(Beginning of Information supplied)

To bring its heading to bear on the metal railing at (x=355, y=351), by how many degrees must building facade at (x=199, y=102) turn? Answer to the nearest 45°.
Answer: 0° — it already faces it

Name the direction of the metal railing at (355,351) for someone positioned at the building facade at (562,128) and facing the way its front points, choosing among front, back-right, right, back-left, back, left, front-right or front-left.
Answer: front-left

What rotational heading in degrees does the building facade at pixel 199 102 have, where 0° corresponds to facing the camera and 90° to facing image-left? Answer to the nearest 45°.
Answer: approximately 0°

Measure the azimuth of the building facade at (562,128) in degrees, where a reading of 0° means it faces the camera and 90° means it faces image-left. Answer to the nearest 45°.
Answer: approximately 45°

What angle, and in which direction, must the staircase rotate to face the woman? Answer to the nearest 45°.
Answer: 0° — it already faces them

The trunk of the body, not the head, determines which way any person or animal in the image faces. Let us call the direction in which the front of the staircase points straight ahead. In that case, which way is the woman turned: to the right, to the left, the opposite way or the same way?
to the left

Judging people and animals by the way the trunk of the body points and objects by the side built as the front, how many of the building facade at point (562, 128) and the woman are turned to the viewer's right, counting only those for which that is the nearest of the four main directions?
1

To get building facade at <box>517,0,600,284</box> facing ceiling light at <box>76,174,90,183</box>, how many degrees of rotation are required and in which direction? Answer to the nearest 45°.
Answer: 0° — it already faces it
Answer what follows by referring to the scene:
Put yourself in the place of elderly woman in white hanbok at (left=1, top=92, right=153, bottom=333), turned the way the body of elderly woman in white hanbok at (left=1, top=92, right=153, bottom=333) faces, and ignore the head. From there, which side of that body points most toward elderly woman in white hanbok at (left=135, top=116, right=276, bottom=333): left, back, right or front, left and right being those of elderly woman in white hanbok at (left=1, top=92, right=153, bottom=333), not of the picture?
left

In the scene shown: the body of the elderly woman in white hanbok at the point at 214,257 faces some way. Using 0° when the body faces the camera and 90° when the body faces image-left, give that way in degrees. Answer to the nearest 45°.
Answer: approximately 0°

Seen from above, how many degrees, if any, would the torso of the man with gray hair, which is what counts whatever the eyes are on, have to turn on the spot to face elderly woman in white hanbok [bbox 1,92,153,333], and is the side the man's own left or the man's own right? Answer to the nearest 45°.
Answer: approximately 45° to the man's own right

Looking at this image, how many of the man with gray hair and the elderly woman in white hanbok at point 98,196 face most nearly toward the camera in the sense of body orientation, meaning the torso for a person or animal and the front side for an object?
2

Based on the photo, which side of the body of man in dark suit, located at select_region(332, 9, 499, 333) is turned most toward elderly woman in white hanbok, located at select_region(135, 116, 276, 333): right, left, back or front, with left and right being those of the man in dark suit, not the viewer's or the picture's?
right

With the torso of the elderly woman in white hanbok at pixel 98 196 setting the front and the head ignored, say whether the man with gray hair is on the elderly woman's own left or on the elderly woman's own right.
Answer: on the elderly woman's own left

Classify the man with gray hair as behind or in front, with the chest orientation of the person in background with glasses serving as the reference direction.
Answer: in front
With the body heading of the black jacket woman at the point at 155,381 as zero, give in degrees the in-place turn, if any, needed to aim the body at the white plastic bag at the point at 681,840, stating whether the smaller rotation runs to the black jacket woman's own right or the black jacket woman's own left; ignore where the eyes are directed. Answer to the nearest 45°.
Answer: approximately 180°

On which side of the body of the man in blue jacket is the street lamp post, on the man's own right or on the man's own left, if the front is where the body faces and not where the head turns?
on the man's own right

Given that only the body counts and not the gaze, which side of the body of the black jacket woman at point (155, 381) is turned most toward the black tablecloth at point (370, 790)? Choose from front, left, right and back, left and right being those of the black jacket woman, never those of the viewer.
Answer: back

(End of Information supplied)

Reproduce every row above verbatim, keeping each line in its original order.

To bring its heading to bear on the metal railing at (x=355, y=351), by how many degrees must building facade at (x=199, y=102) turn? Answer to the nearest 45°.
Answer: 0° — it already faces it

Name the direction of the metal railing at (355,351) for someone positioned at the building facade at (562,128) and facing the way its front points, choosing among front, back-right, right, back-left, back, left, front-right or front-left.
Answer: front-left

What rotational heading in degrees does the building facade at pixel 199 102 have, where 0° corresponds to facing the camera and 90° to facing image-left? Answer to the nearest 45°.
Answer: approximately 0°

Measure the azimuth of the building facade at (562,128) in degrees, where a reading of 0° means it faces the camera and 90° means it faces image-left. Answer to the nearest 45°.
Answer: approximately 45°

What angle, and in which direction, must the staircase rotate to face the woman? Answer to the nearest 45°.
Answer: 0° — it already faces them

The trunk of the body, not the head, determines which way any person or animal in the image faces. Let us call the direction in which the front of the staircase points straight ahead. In that case, which way is the woman turned: to the right, to the left, the opposite way or the same way?
to the left

Judging people and animals by the way the trunk of the body points and objects by the side built as the front, how many of the building facade at point (562, 128) and the woman are turned to the viewer's right, counting only those for which that is the nearest of the four main directions?
1

To get building facade at <box>517,0,600,284</box> facing ceiling light at <box>76,174,90,183</box>, how many degrees of rotation are required and in which direction? Answer to the nearest 45°.
Answer: 0° — it already faces it
Answer what follows by referring to the scene:
Put yourself in the place of elderly woman in white hanbok at (left=1, top=92, right=153, bottom=333), turned the way the body of elderly woman in white hanbok at (left=1, top=92, right=153, bottom=333) faces, and ignore the head. From there, which side of that body points most toward elderly woman in white hanbok at (left=135, top=116, right=276, bottom=333): left, back, right or front, left and right being those of elderly woman in white hanbok at (left=1, top=92, right=153, bottom=333), not of the picture?
left

In the scene shown: the body of the elderly woman in white hanbok at the point at 214,257 faces some way. Using 0° when the body faces the camera and 90° when the body faces image-left, give that way in degrees. Answer to the nearest 45°.
Answer: approximately 0°

Seen from above, how many degrees, if any, would the torso of the man with gray hair, which is what counts whatever the eyes are on, have to turn on the spot to face elderly woman in white hanbok [bbox 1,92,153,333], and is the side the man's own left or the man's own right? Answer to the nearest 45°.
Answer: approximately 45° to the man's own right

Looking at this image, how many of the man with gray hair and the elderly woman in white hanbok at point 98,196 face most nearly toward the camera in the sense of body orientation, meaning the torso for a person or animal and the front side for an object?
2

Based on the photo, which side of the body of man in dark suit, located at select_region(332, 9, 499, 333) is turned most toward elderly woman in white hanbok, located at select_region(135, 116, 276, 333): right, left, back or front, with left and right being those of the man in dark suit, not the viewer's or the picture's?
right

With the torso of the elderly woman in white hanbok at pixel 98 196 setting the front and the head ignored, say whether the man with gray hair is on the elderly woman's own left or on the elderly woman's own right.
Answer: on the elderly woman's own left

Classify the man with gray hair as behind or in front, with the chest orientation of the person in background with glasses serving as the reference direction.
Answer: in front
With the body heading of the black jacket woman at the point at 155,381 as zero, give in degrees the in-place turn, if any, needed to aim the body at the white plastic bag at the point at 681,840, stating whether the smaller rotation runs to the black jacket woman's own right or the black jacket woman's own left; ignore where the eyes are directed. Answer to the nearest 45°.
Answer: approximately 180°

On which side of the body of the man in blue jacket is the street lamp post, on the man's own right or on the man's own left, if the front is where the body faces and not where the head turns?
on the man's own right

Given that only the body counts and not the gaze, which side of the body of the black jacket woman at point (155, 381) is turned most toward the black tablecloth at point (370, 790)? Choose from front, left, right and back, left and right being those of the black jacket woman, never those of the viewer.
Answer: back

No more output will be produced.